New American Farmers Embrace Sustainable Approach to their Music
New American Farmers (Paul Knowles and Nicole Storto) are writing their manifesto of independence through music. Much as people are moving away from corporate food supply, they see people also moving away from the corporate structure of music. “People seek out local, in-season and chemical-free food”, says Knowles, “we would like to see people doing the same with music.”
Paul Knowles and Nicole Storto spent most of the last decade performing and recording as Mars, Arizona winning fans with their original brand of cosmic Americana. Self-reliance and trust in their sense of independence led to their new name, New American Farmers. Hoping to create a lifestyle and philosophy for themselves and their fans, their new record, Brand New Day, reflects the band’s belief in sustainable approaches to music production and delivery.
In the past, the duo has worked with musicians such as Kenny Arnoff, David Grisman, Al Perkins and Billy Block. Some (good) old habits are hard to break and Brand New Day includes their habit of inviting talented, high-profiled instrumentalists to “drop by”. Gene Parsons (Byrds/Flying Burrito Brothers) plays Banjo on the opening track, while Ara Anderson (Tom Waits) reprises his role on trumpet for the song “Don’t Wait For Me Here”.
Produced by Knowles, Brand New Day was recorded live at Berkeley, CA’s Opus Studio and Fantasy Studio (with guitar parts added in their home studio a bit later). New American Farmers dropped the bluegrass fiddle of the Mars Arizona past and on this record you’ll hear more guitar, pedal steel, the aforementioned trumpet and a string quartet. The duo’s unique vocal style is apparent, with Knowles gruff voice playing ‘leather’ to Storto’s haunting and ethereal ‘lace’ and the duo continues to “showcase their evolution as songwriters intent on celebrating the essence of the American experience.
“Everywhere,” opens things up with a bluegrass/Americana romp, featuring banjo by Gene Parsons. It echoes the sound of those iconic groups with its warm harmonies and upbeat message. The moody trumpet of Ara Anderson, from Tom Waits’ band, adds to the desolate feel of “Don’t Wait For Me Here,” a ballad about immigrants crossing the border hoping for of a better life and the families they leave behind. Knowles’ vocal is equal parts anticipation and sadness. A sighing slide guitar, played by Dave Walker, that recalls George Harrison’s best work gives “Brand New Day” the sound of jubilant desperation. A dad tries to put the best face on a family’s flight from the Great Recession. The emotionally complex “Sad Hotel” is a country weeper that investigates the end of a relationship, when home is just another empty room on the lost highway. Dave Zirbel’s sensitive pedal steel adds glistening teardrops to the song’s bleak aura.

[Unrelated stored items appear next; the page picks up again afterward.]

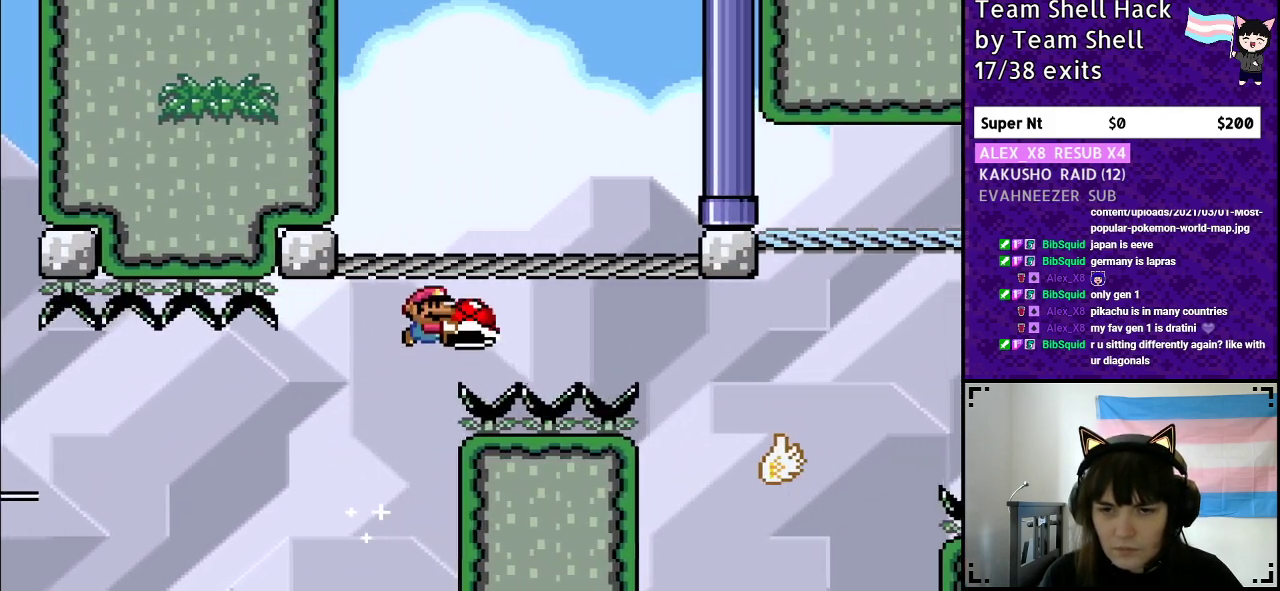
{"buttons": ["Y"], "events": [[400, "B", "up"]]}
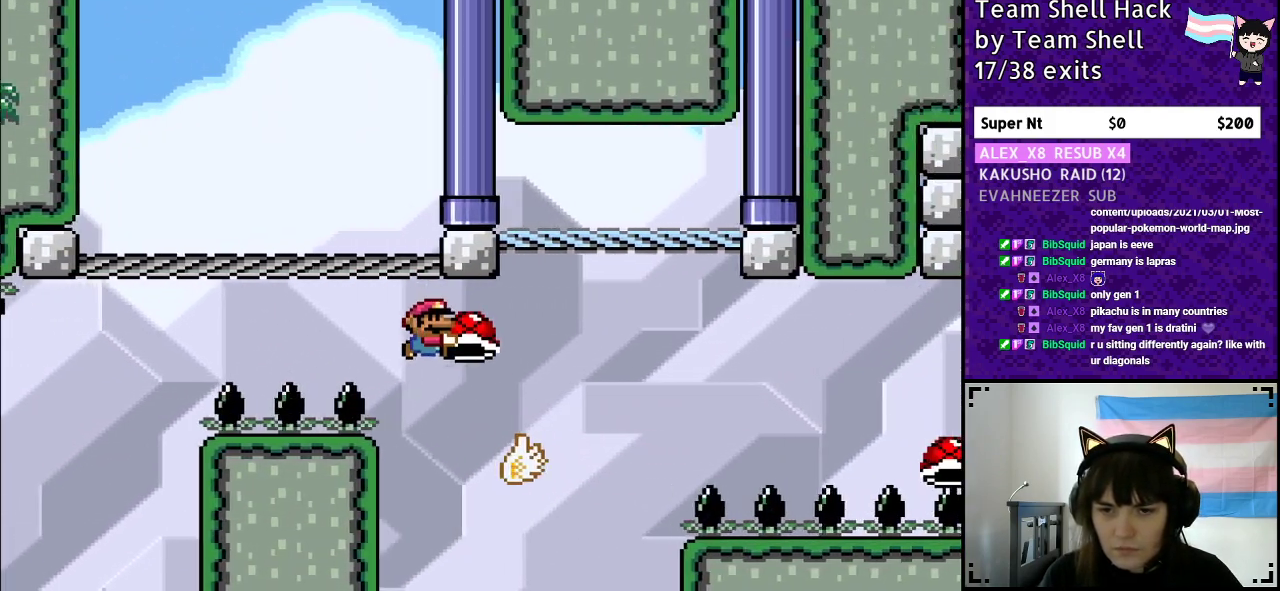
{"buttons": ["B", "Y"], "events": [[100, "B", "down"]]}
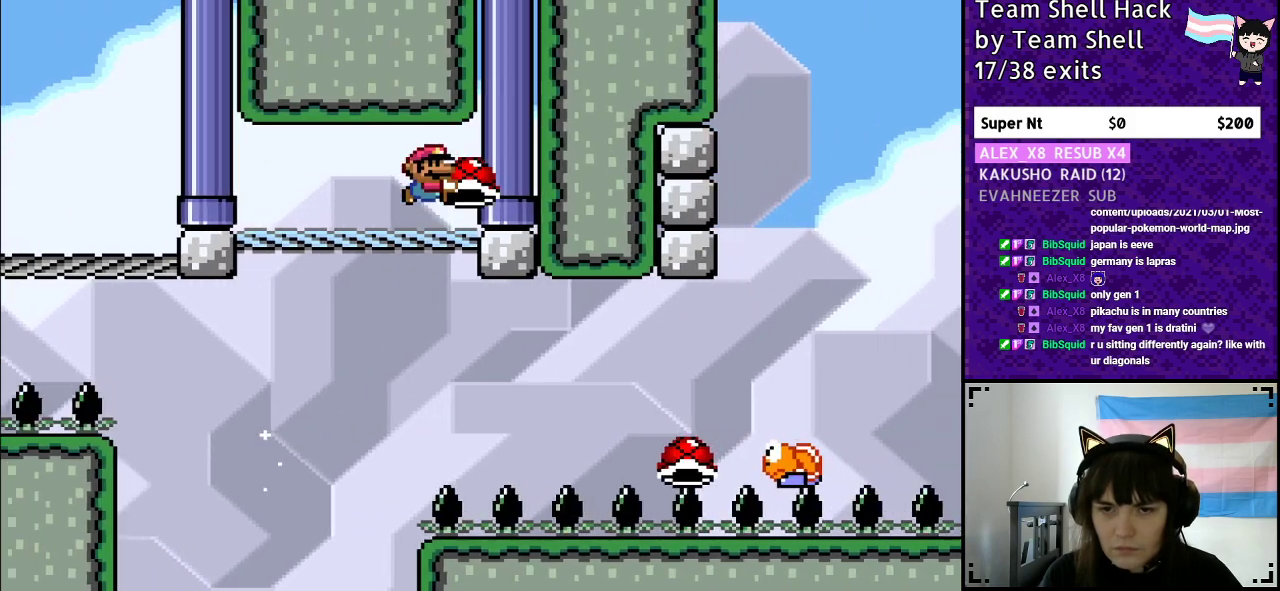
{"buttons": ["Y"], "events": [[67, "B", "up"]]}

The band shows its lighter side on “Can't Get It Out Of My Head,” the ELO hit stripped of its bombast. Knowles supplies piano and Storto croons a winning vocal supported by The Real Vocal String Quartet and Dave Zirbel’s spirited pedal steel fills. “Hypocrite” is a rocker full of ironic, self-effacing humor, but it makes a serious point about the 1%, while “How Do We Do It” is a bitter meditation on the trials of the 99% given a bare bones delivery by Knowles and his piano, played through a Space Echo tape machine.
Past lyrics from the duo hinted at global and personal cataclysms but always ended in hope and the belief for change. New American Farmers embody that hope and Brand New Day proves that leaving the dust behind and heading to greener pastures can be a really good move. In Knowles own words, “This is not only a band project, it’s a movement!”